*Dataset section*.
--- START ---

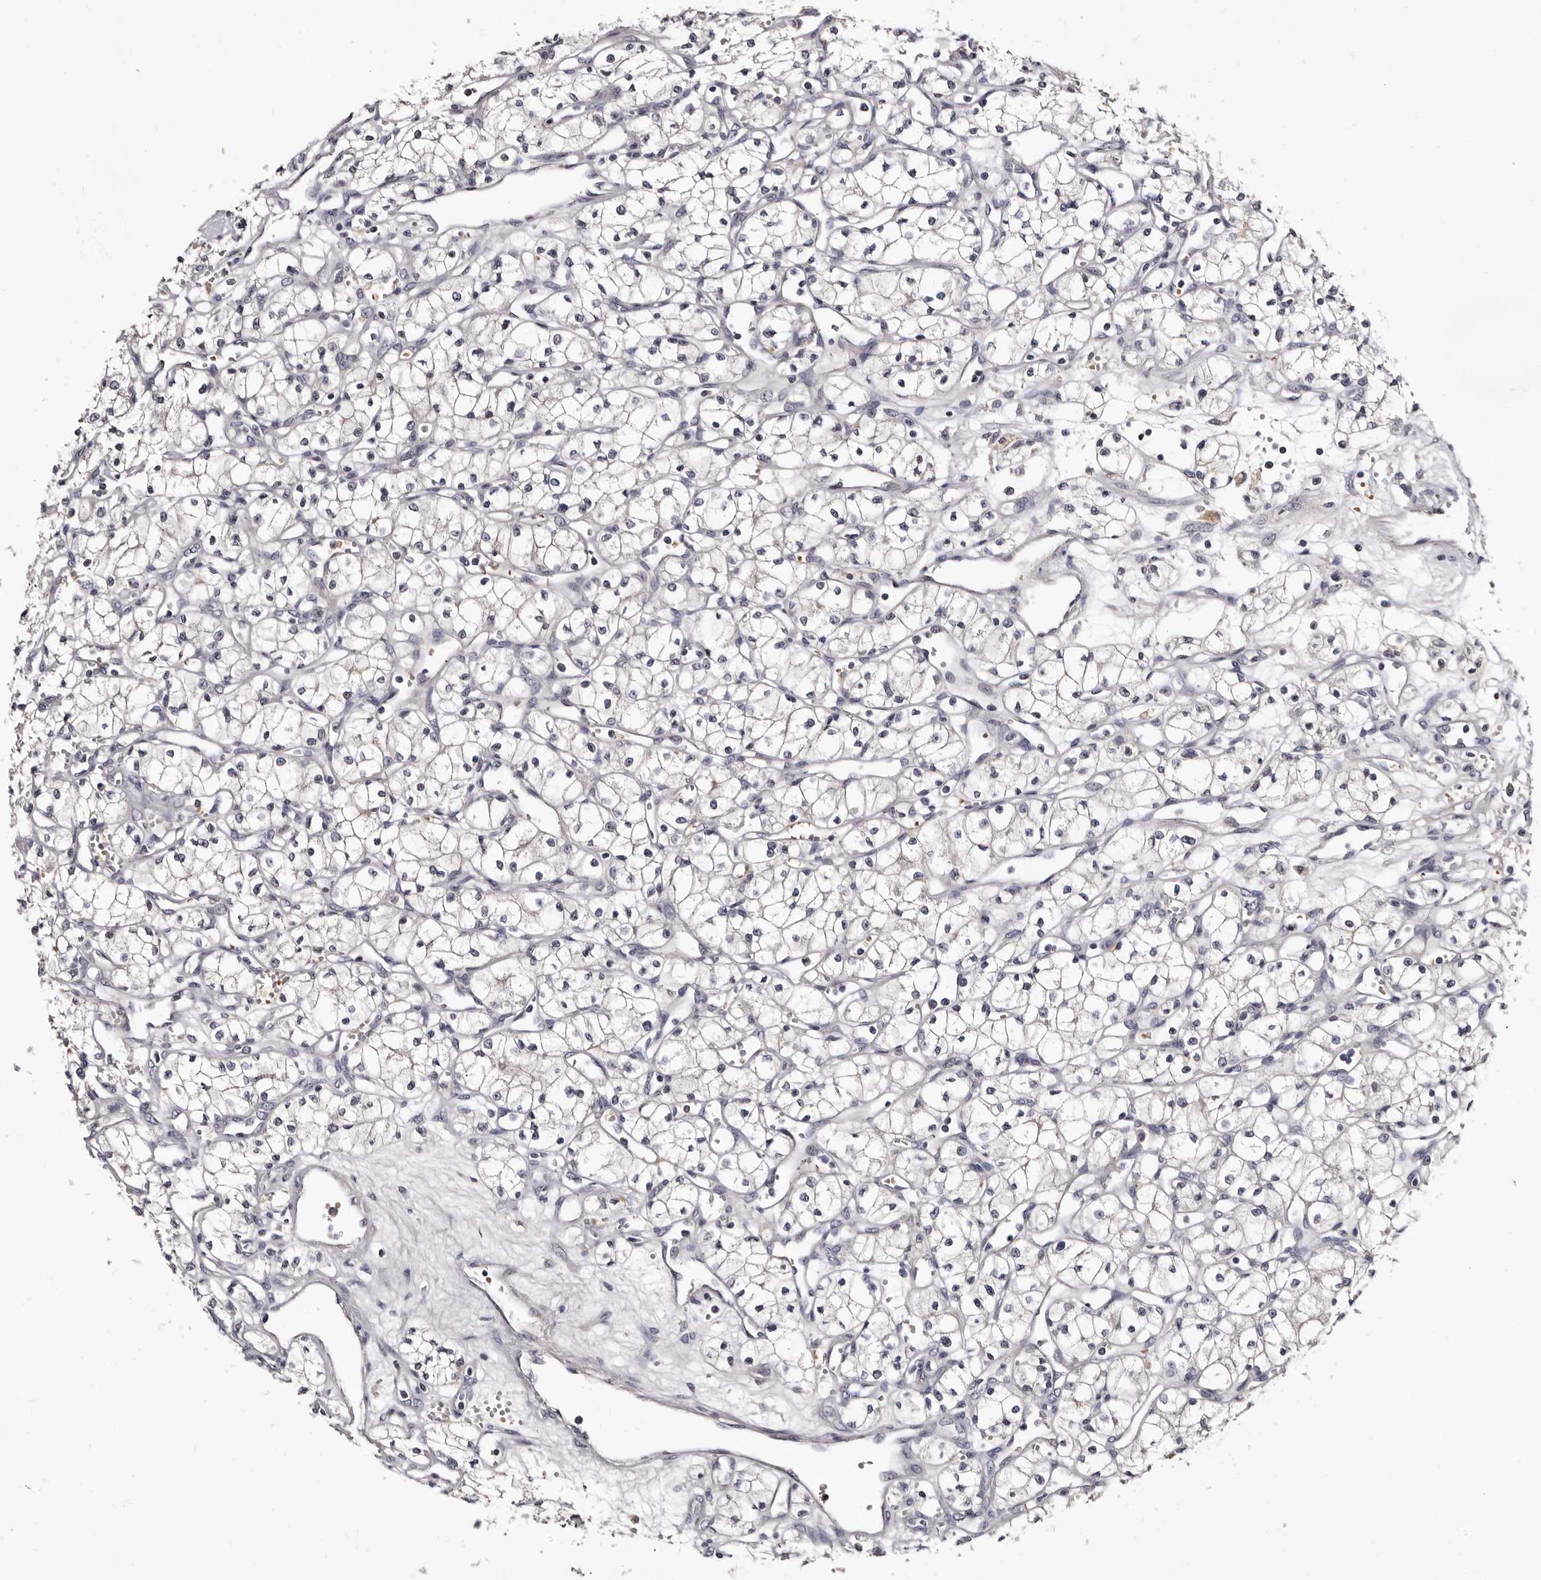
{"staining": {"intensity": "negative", "quantity": "none", "location": "none"}, "tissue": "renal cancer", "cell_type": "Tumor cells", "image_type": "cancer", "snomed": [{"axis": "morphology", "description": "Adenocarcinoma, NOS"}, {"axis": "topography", "description": "Kidney"}], "caption": "This is a micrograph of IHC staining of renal cancer (adenocarcinoma), which shows no staining in tumor cells. The staining is performed using DAB (3,3'-diaminobenzidine) brown chromogen with nuclei counter-stained in using hematoxylin.", "gene": "BPGM", "patient": {"sex": "male", "age": 59}}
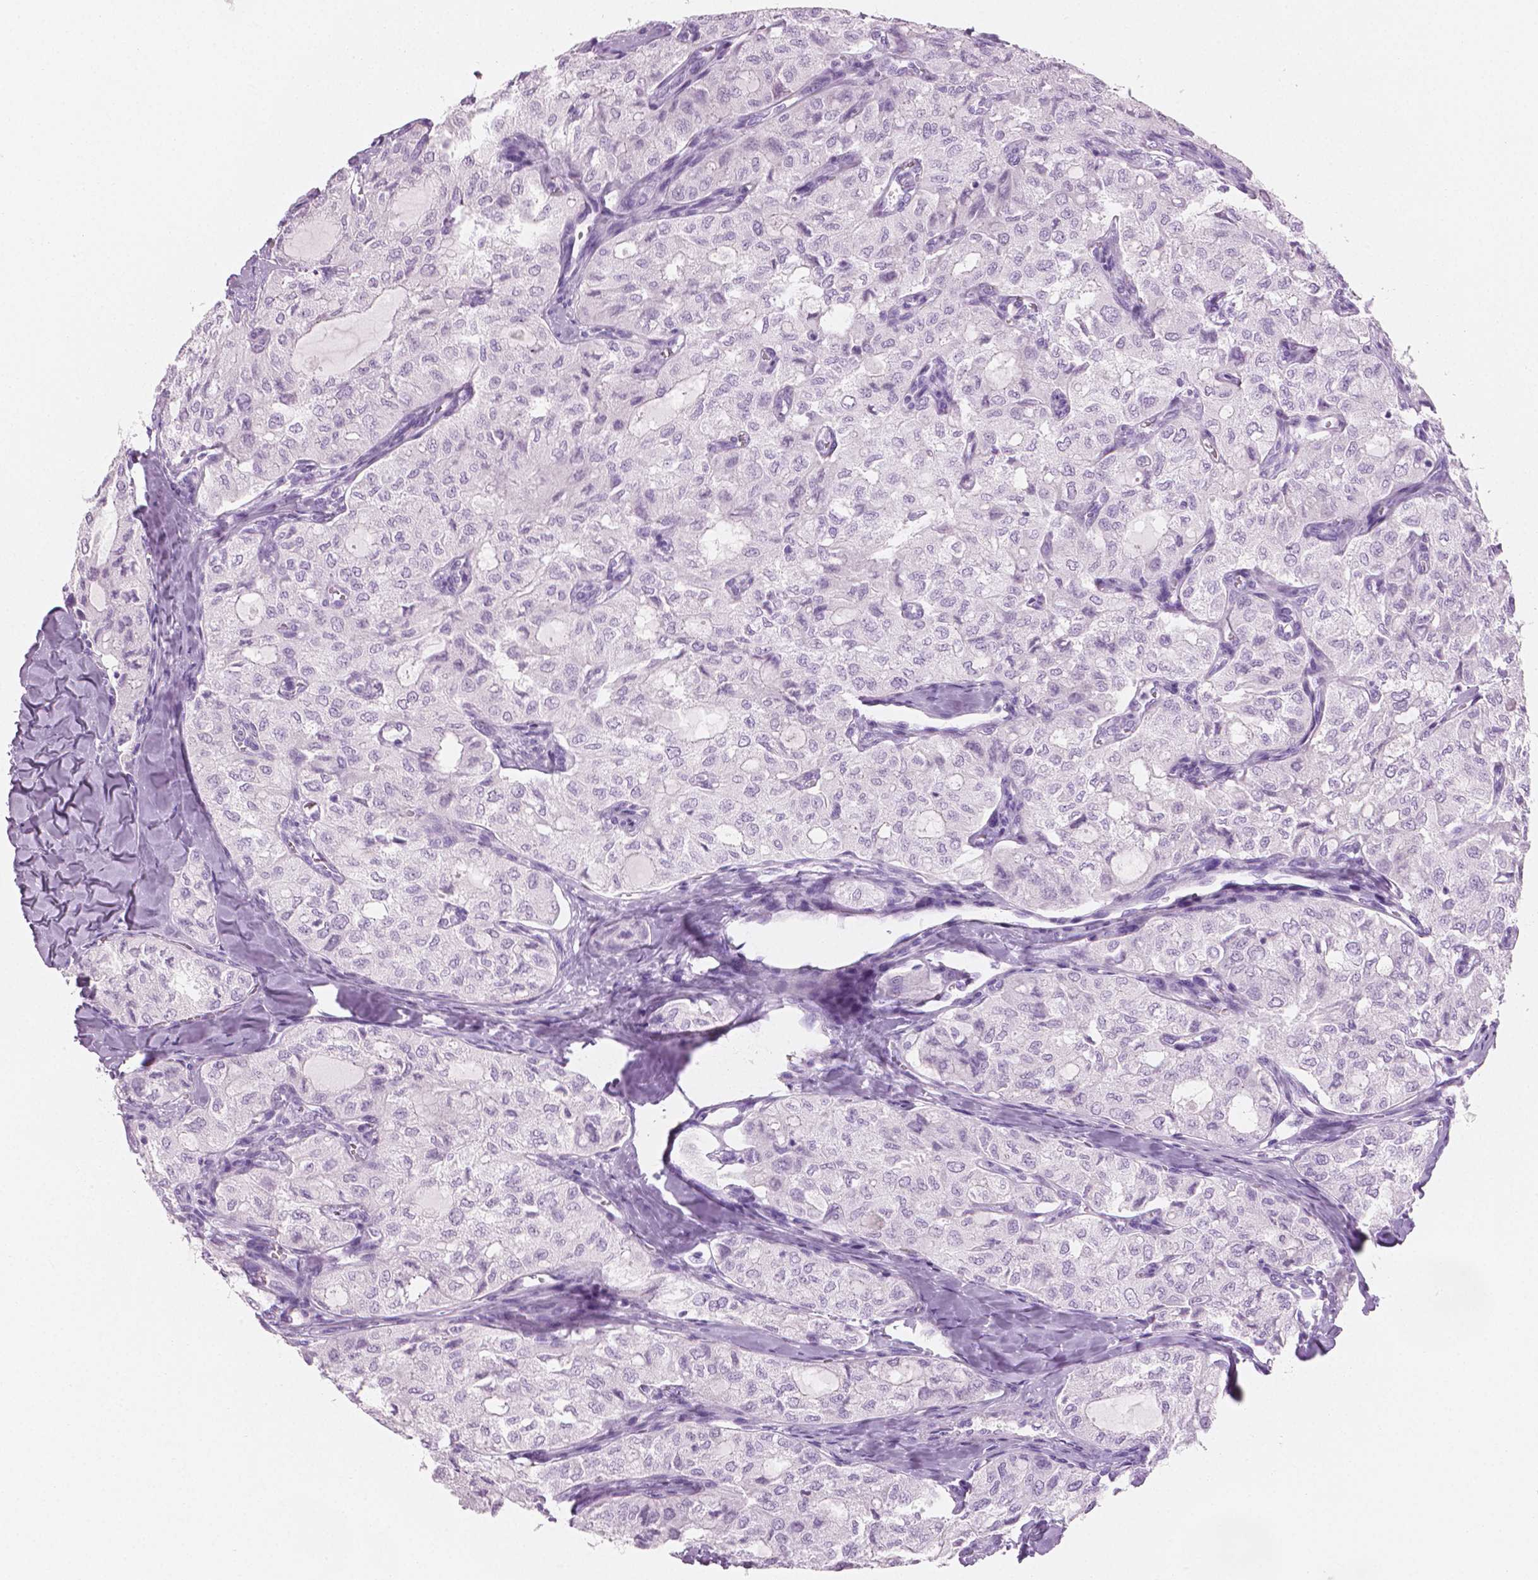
{"staining": {"intensity": "negative", "quantity": "none", "location": "none"}, "tissue": "thyroid cancer", "cell_type": "Tumor cells", "image_type": "cancer", "snomed": [{"axis": "morphology", "description": "Follicular adenoma carcinoma, NOS"}, {"axis": "topography", "description": "Thyroid gland"}], "caption": "DAB (3,3'-diaminobenzidine) immunohistochemical staining of human follicular adenoma carcinoma (thyroid) displays no significant positivity in tumor cells. Nuclei are stained in blue.", "gene": "PLIN4", "patient": {"sex": "male", "age": 75}}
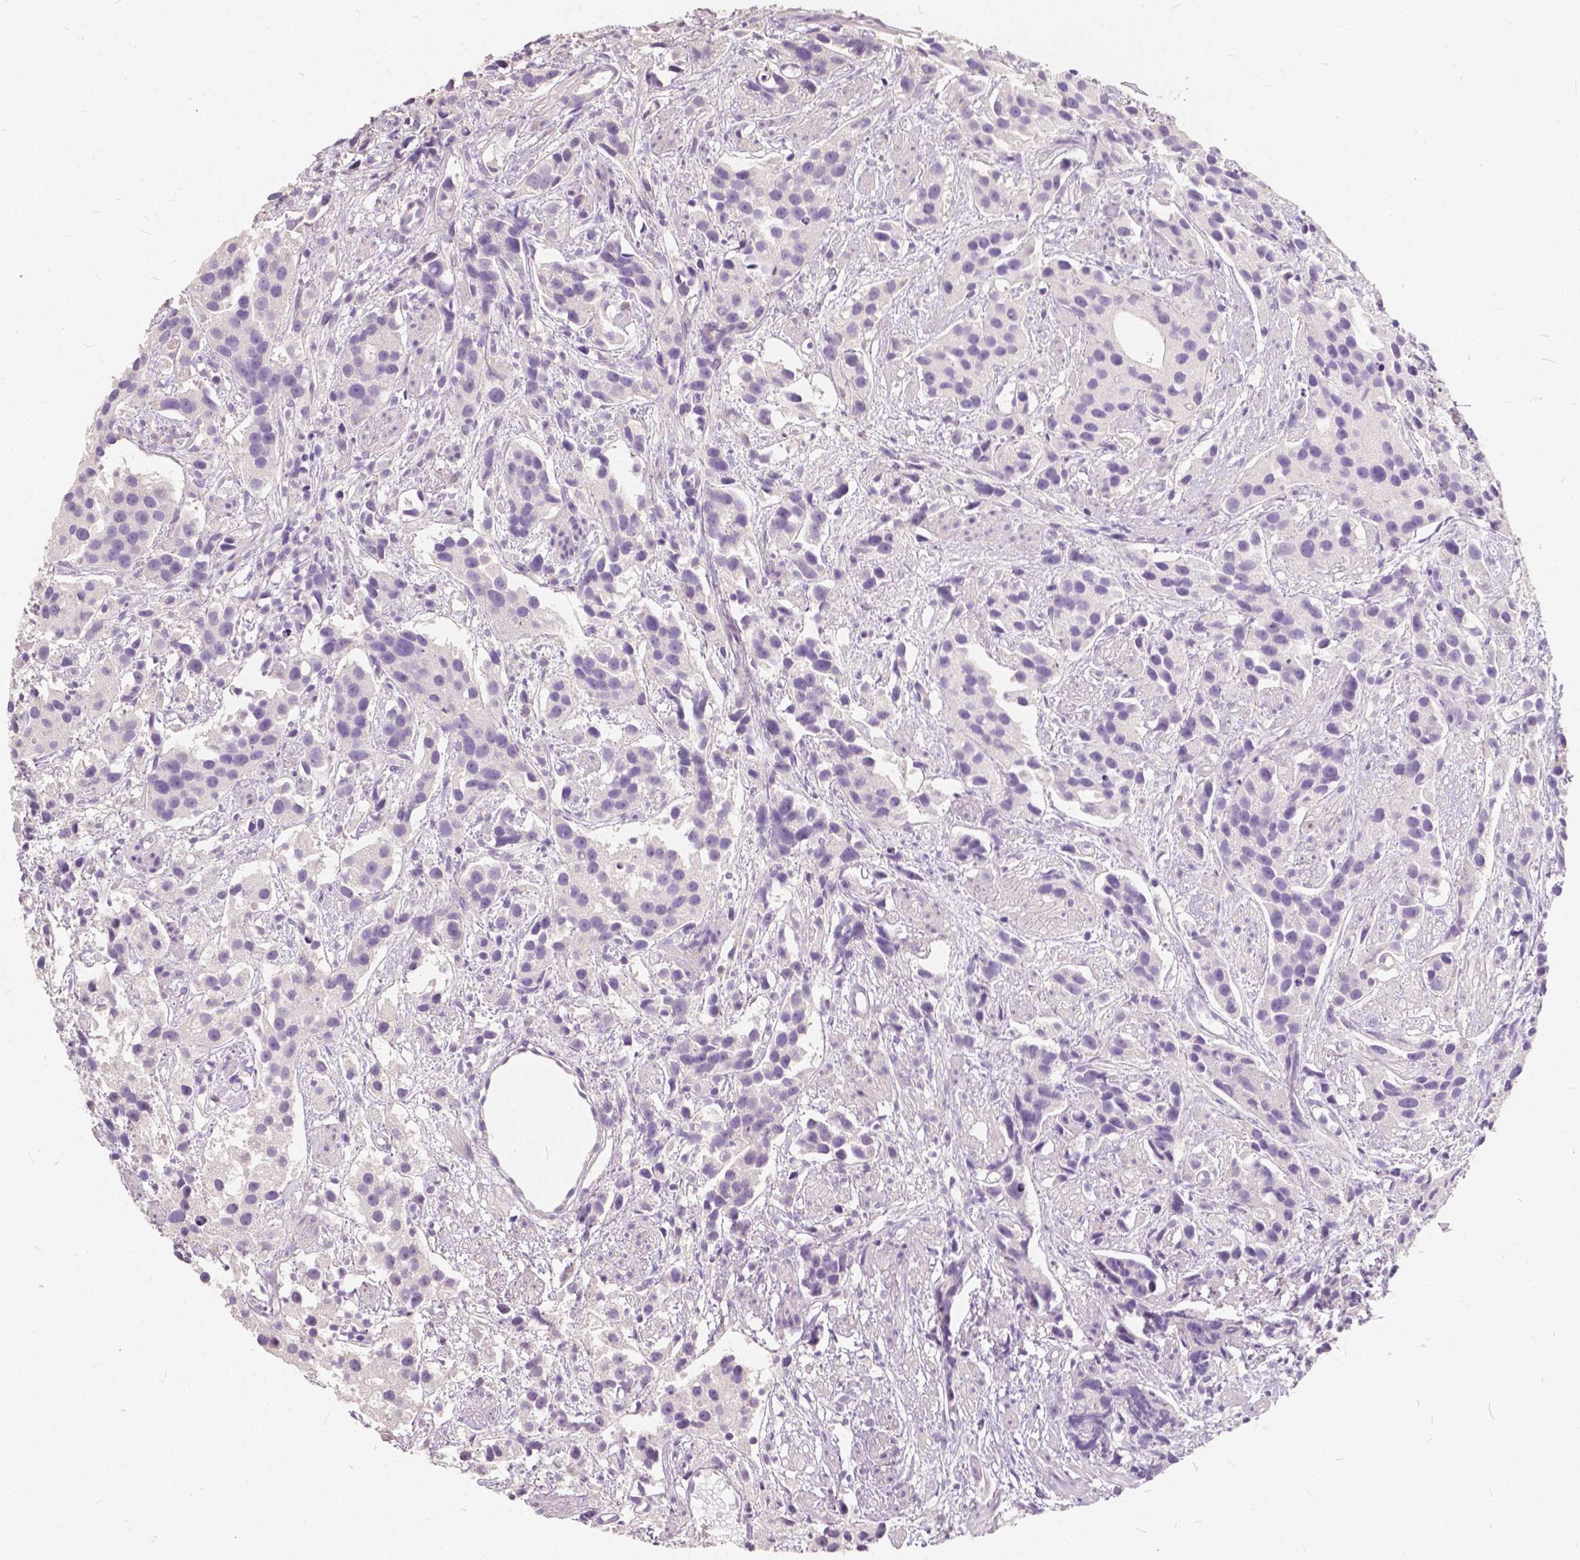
{"staining": {"intensity": "negative", "quantity": "none", "location": "none"}, "tissue": "prostate cancer", "cell_type": "Tumor cells", "image_type": "cancer", "snomed": [{"axis": "morphology", "description": "Adenocarcinoma, High grade"}, {"axis": "topography", "description": "Prostate"}], "caption": "Immunohistochemistry micrograph of neoplastic tissue: human high-grade adenocarcinoma (prostate) stained with DAB (3,3'-diaminobenzidine) reveals no significant protein staining in tumor cells. (Stains: DAB immunohistochemistry (IHC) with hematoxylin counter stain, Microscopy: brightfield microscopy at high magnification).", "gene": "SLC7A8", "patient": {"sex": "male", "age": 68}}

--- END ---

*What you are asked to do*. Reproduce the lines above exactly, please, but not the pictures in them.

*Your solution*.
{"staining": {"intensity": "negative", "quantity": "none", "location": "none"}, "tissue": "renal cancer", "cell_type": "Tumor cells", "image_type": "cancer", "snomed": [{"axis": "morphology", "description": "Adenocarcinoma, NOS"}, {"axis": "topography", "description": "Kidney"}], "caption": "This is a micrograph of IHC staining of renal cancer (adenocarcinoma), which shows no staining in tumor cells. The staining is performed using DAB (3,3'-diaminobenzidine) brown chromogen with nuclei counter-stained in using hematoxylin.", "gene": "BPGM", "patient": {"sex": "male", "age": 59}}
{"staining": {"intensity": "negative", "quantity": "none", "location": "none"}, "tissue": "thyroid cancer", "cell_type": "Tumor cells", "image_type": "cancer", "snomed": [{"axis": "morphology", "description": "Follicular adenoma carcinoma, NOS"}, {"axis": "topography", "description": "Thyroid gland"}], "caption": "DAB (3,3'-diaminobenzidine) immunohistochemical staining of human follicular adenoma carcinoma (thyroid) displays no significant positivity in tumor cells. Nuclei are stained in blue.", "gene": "PLIN4", "patient": {"sex": "male", "age": 75}}
{"staining": {"intensity": "negative", "quantity": "none", "location": "none"}, "tissue": "prostate cancer", "cell_type": "Tumor cells", "image_type": "cancer", "snomed": [{"axis": "morphology", "description": "Adenocarcinoma, High grade"}, {"axis": "topography", "description": "Prostate"}], "caption": "Immunohistochemistry micrograph of neoplastic tissue: human high-grade adenocarcinoma (prostate) stained with DAB (3,3'-diaminobenzidine) reveals no significant protein staining in tumor cells. (Stains: DAB immunohistochemistry (IHC) with hematoxylin counter stain, Microscopy: brightfield microscopy at high magnification).", "gene": "SLC7A8", "patient": {"sex": "male", "age": 68}}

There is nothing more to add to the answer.